Data block
§ §

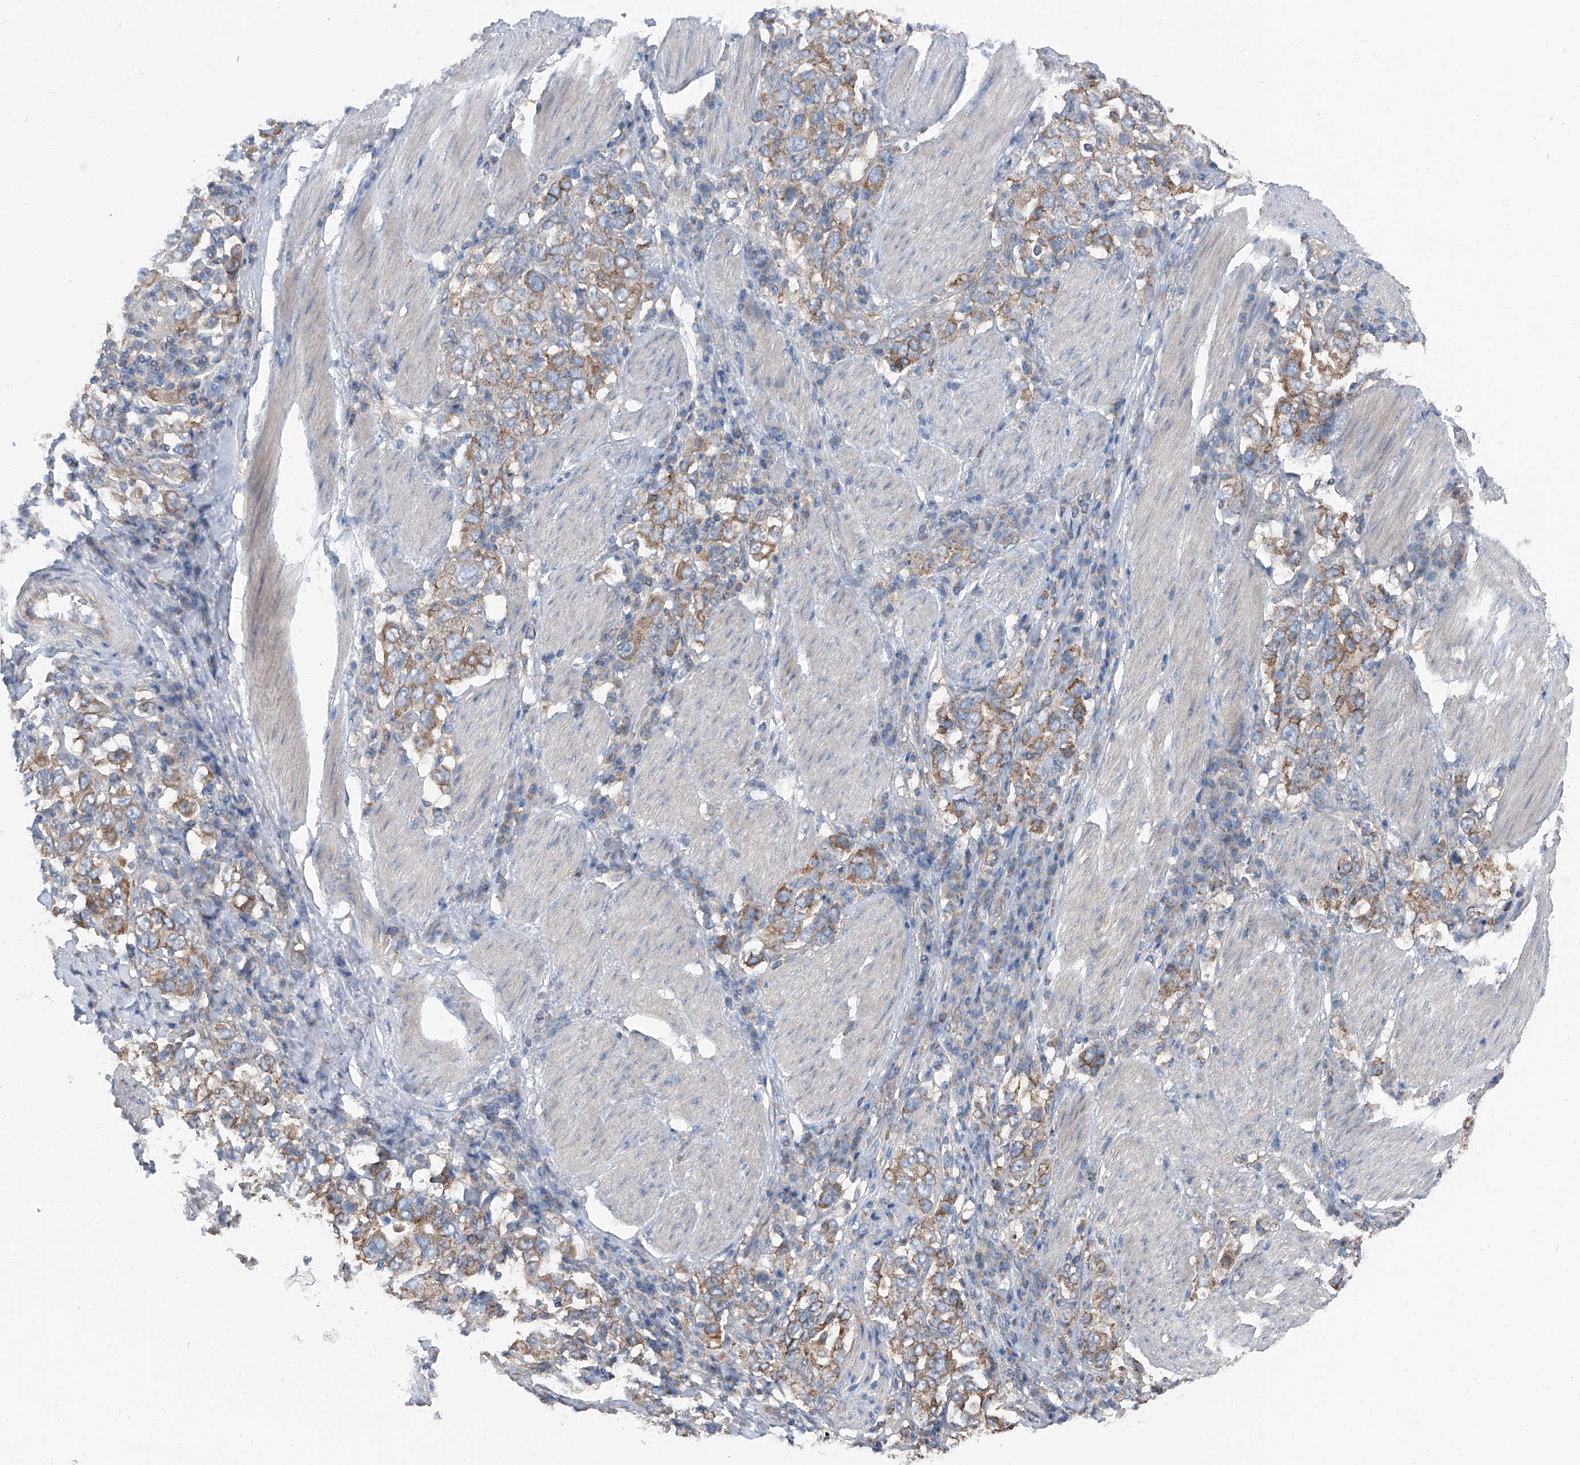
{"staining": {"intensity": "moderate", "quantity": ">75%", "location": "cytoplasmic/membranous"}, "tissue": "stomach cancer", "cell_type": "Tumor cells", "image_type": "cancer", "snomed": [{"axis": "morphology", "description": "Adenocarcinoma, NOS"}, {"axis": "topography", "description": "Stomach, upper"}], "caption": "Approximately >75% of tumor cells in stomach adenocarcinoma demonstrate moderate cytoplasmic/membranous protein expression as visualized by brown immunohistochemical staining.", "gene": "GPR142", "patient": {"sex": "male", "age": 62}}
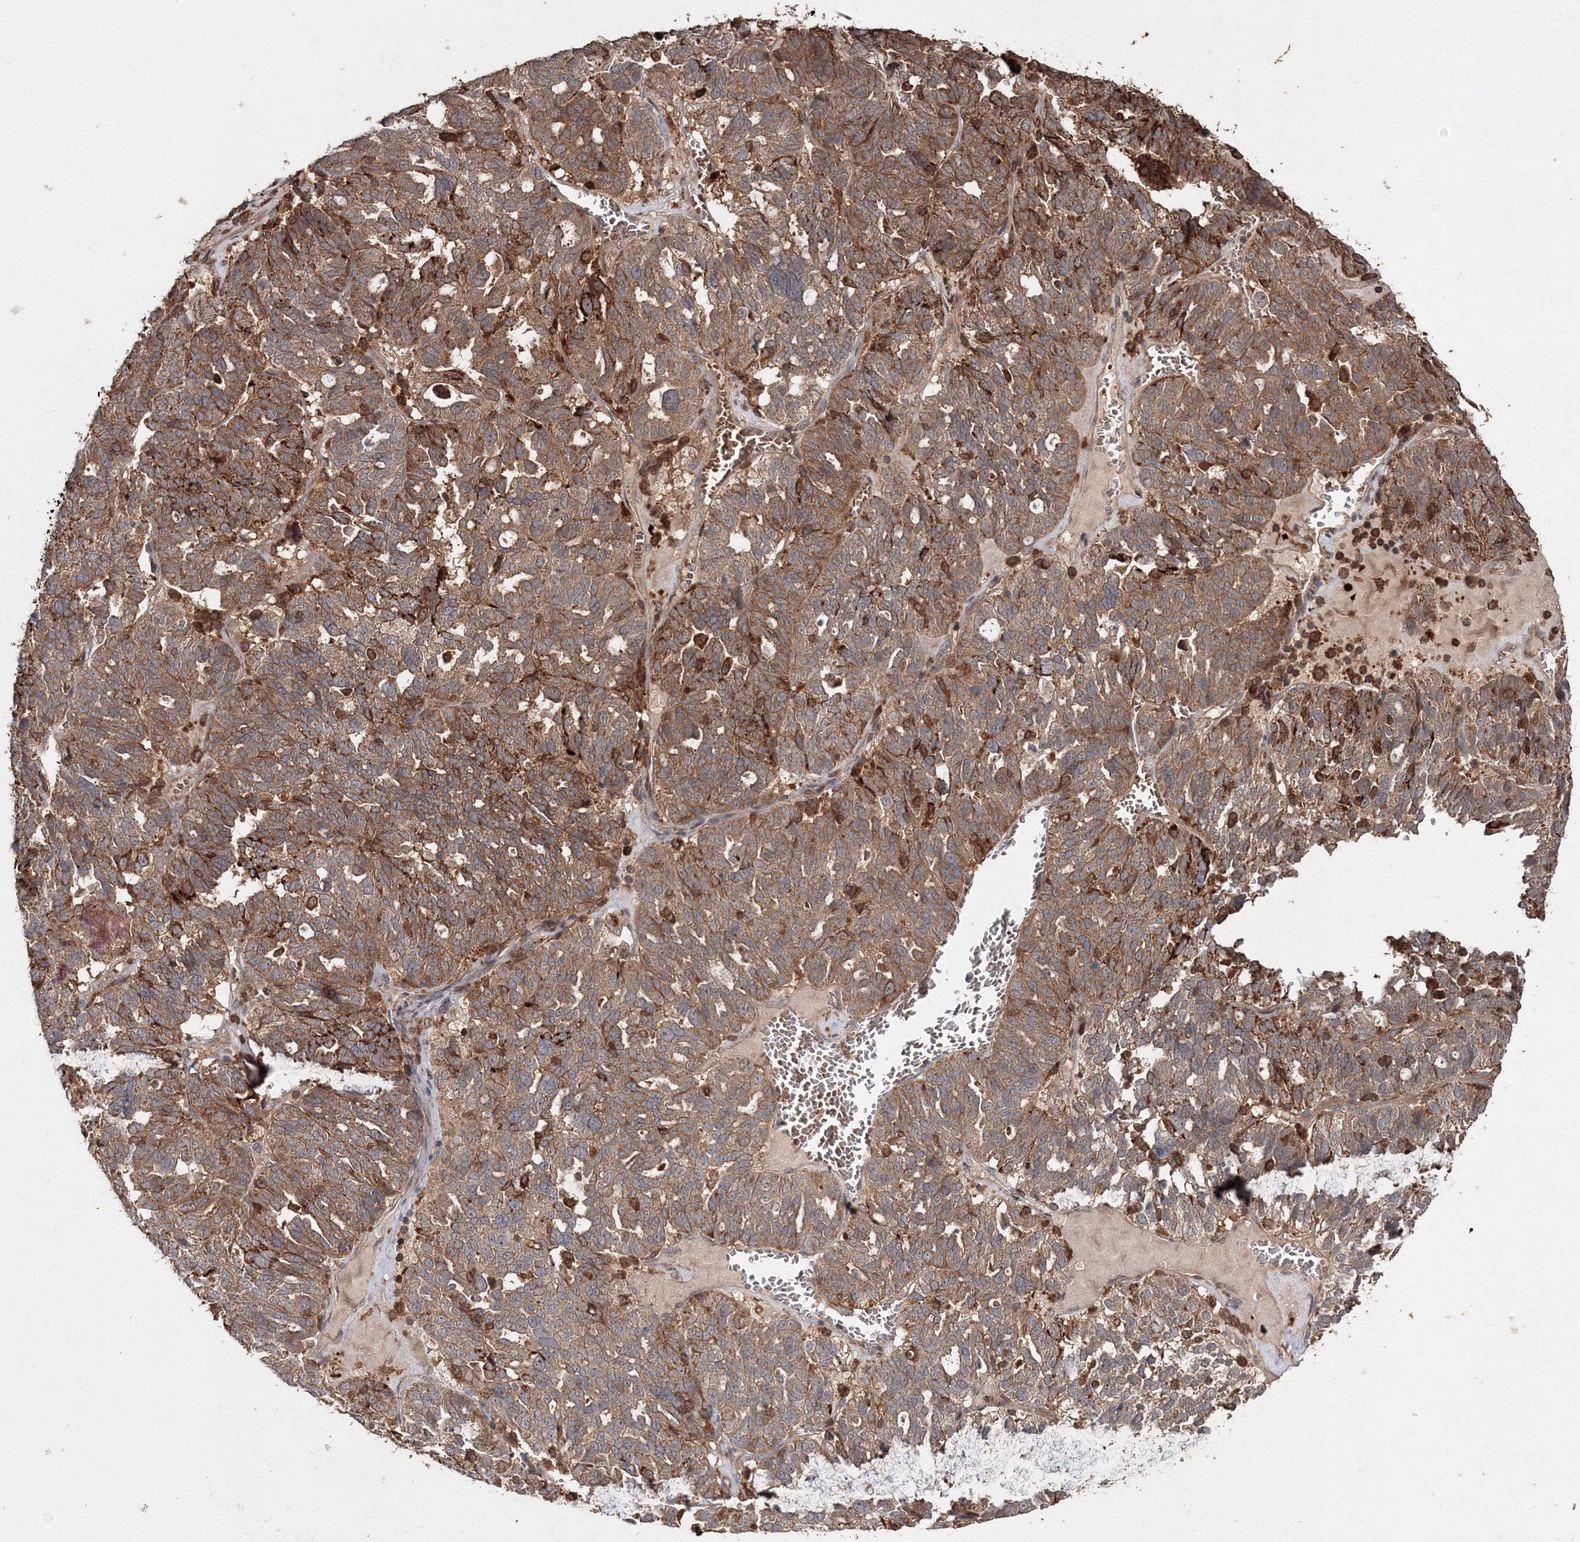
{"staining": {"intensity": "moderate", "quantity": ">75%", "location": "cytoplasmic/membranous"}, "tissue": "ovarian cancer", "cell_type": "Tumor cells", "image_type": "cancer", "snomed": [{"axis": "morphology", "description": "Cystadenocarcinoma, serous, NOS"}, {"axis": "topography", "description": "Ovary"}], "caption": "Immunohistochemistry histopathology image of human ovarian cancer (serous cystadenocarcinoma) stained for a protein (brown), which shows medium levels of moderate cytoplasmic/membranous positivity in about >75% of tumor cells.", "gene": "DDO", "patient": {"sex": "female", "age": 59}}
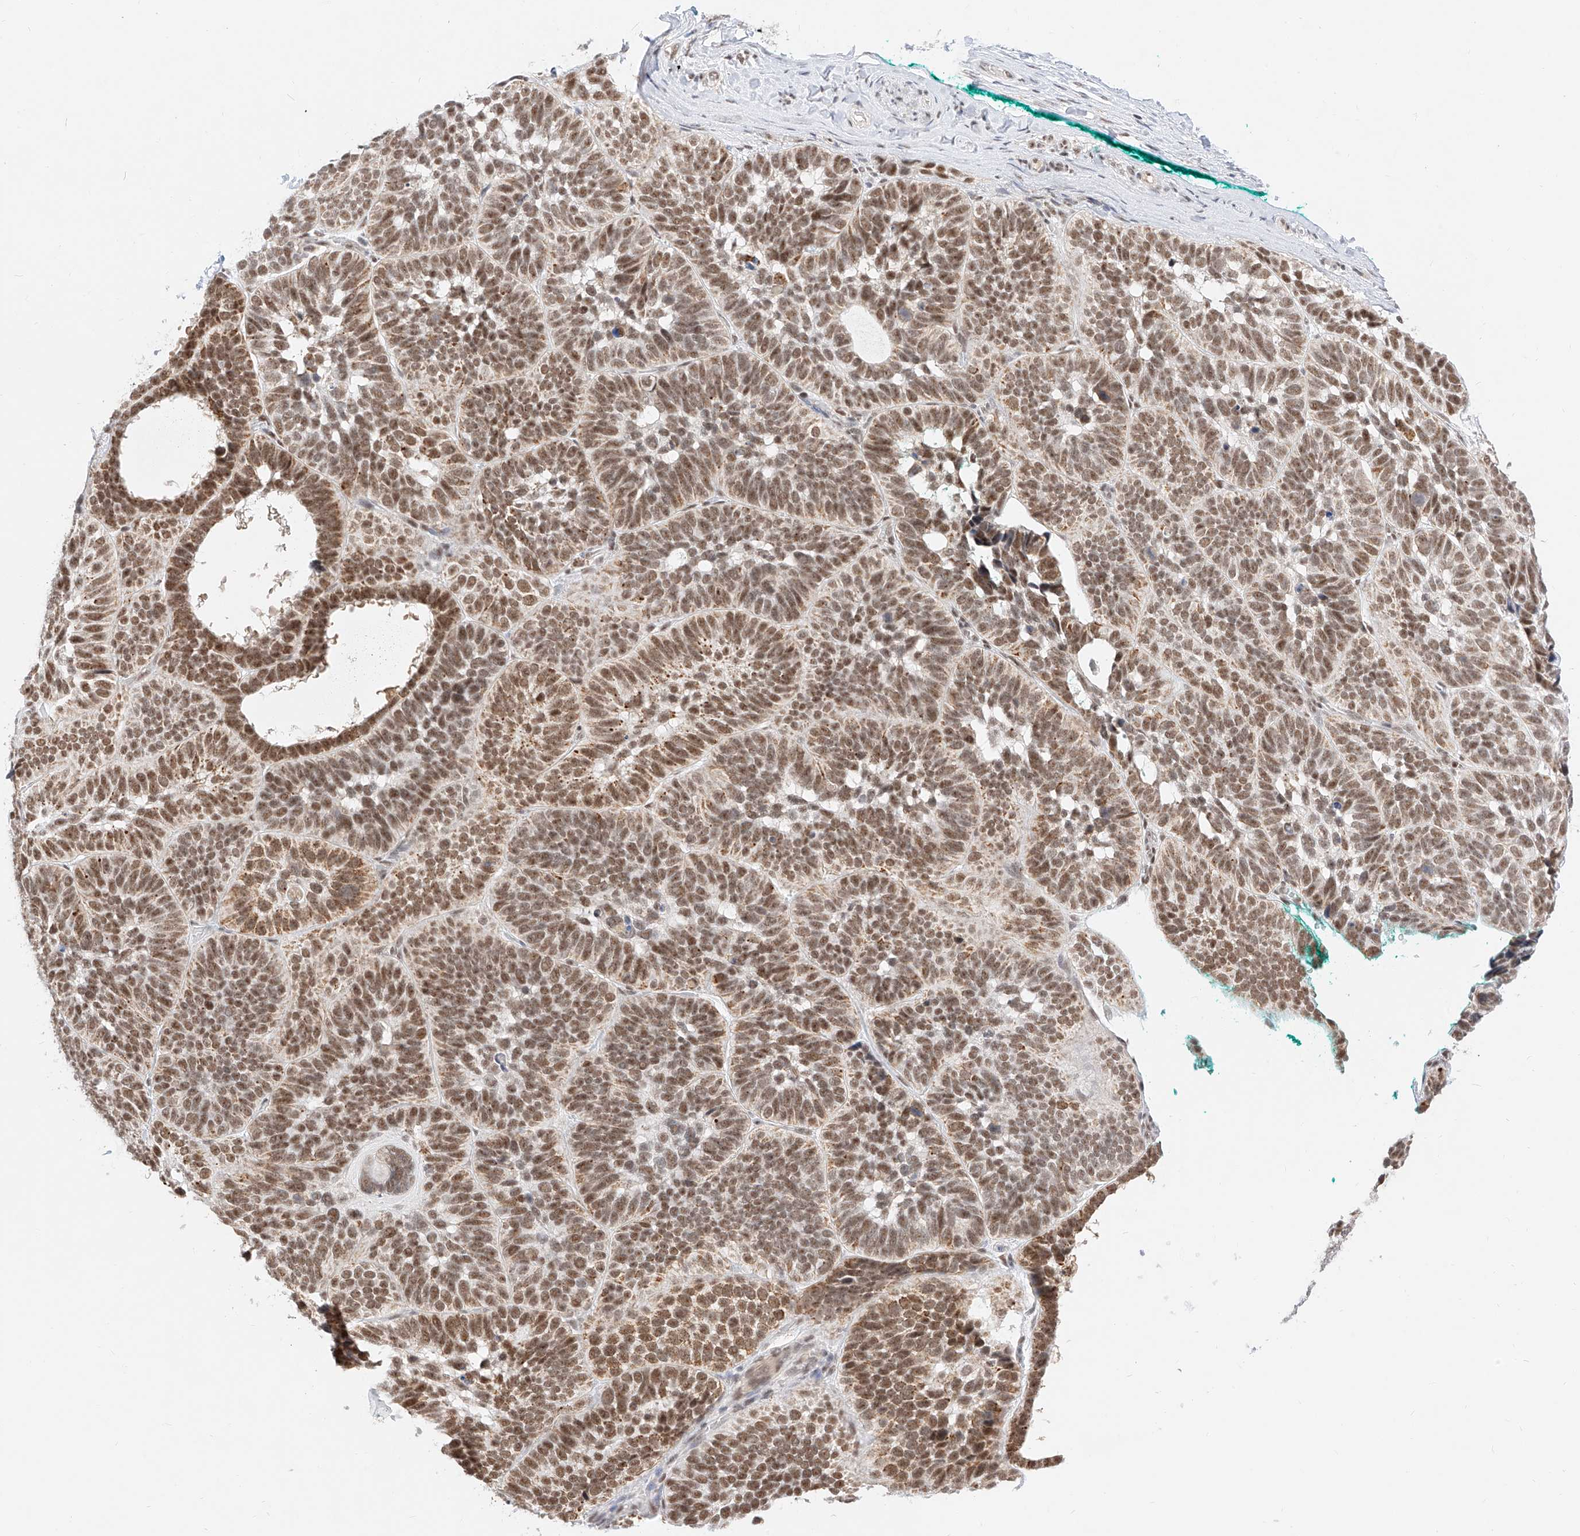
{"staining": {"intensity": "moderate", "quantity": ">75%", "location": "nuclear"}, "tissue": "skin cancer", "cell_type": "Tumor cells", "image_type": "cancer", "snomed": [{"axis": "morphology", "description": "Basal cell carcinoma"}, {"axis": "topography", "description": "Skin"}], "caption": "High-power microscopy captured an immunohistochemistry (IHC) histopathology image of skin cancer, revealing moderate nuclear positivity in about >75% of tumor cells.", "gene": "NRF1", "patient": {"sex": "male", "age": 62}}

§ §

Problem details
Write out the full listing verbatim, excluding its pictures.

Solution
{"staining": {"intensity": "moderate", "quantity": ">75%", "location": "cytoplasmic/membranous"}, "tissue": "stomach cancer", "cell_type": "Tumor cells", "image_type": "cancer", "snomed": [{"axis": "morphology", "description": "Adenocarcinoma, NOS"}, {"axis": "topography", "description": "Stomach, upper"}], "caption": "Approximately >75% of tumor cells in stomach adenocarcinoma demonstrate moderate cytoplasmic/membranous protein expression as visualized by brown immunohistochemical staining.", "gene": "GPR142", "patient": {"sex": "male", "age": 62}}
{"staining": {"intensity": "moderate", "quantity": ">75%", "location": "cytoplasmic/membranous"}, "tissue": "ovarian cancer", "cell_type": "Tumor cells", "image_type": "cancer", "snomed": [{"axis": "morphology", "description": "Cystadenocarcinoma, serous, NOS"}, {"axis": "topography", "description": "Ovary"}], "caption": "Immunohistochemistry histopathology image of human ovarian cancer (serous cystadenocarcinoma) stained for a protein (brown), which shows medium levels of moderate cytoplasmic/membranous positivity in about >75% of tumor cells.", "gene": "DDO", "patient": {"sex": "female", "age": 59}}
{"staining": {"intensity": "moderate", "quantity": ">75%", "location": "nuclear"}, "tissue": "skin cancer", "cell_type": "Tumor cells", "image_type": "cancer", "snomed": [{"axis": "morphology", "description": "Basal cell carcinoma"}, {"axis": "topography", "description": "Skin"}], "caption": "High-power microscopy captured an immunohistochemistry (IHC) histopathology image of skin cancer, revealing moderate nuclear positivity in about >75% of tumor cells.", "gene": "NRF1", "patient": {"sex": "male", "age": 62}}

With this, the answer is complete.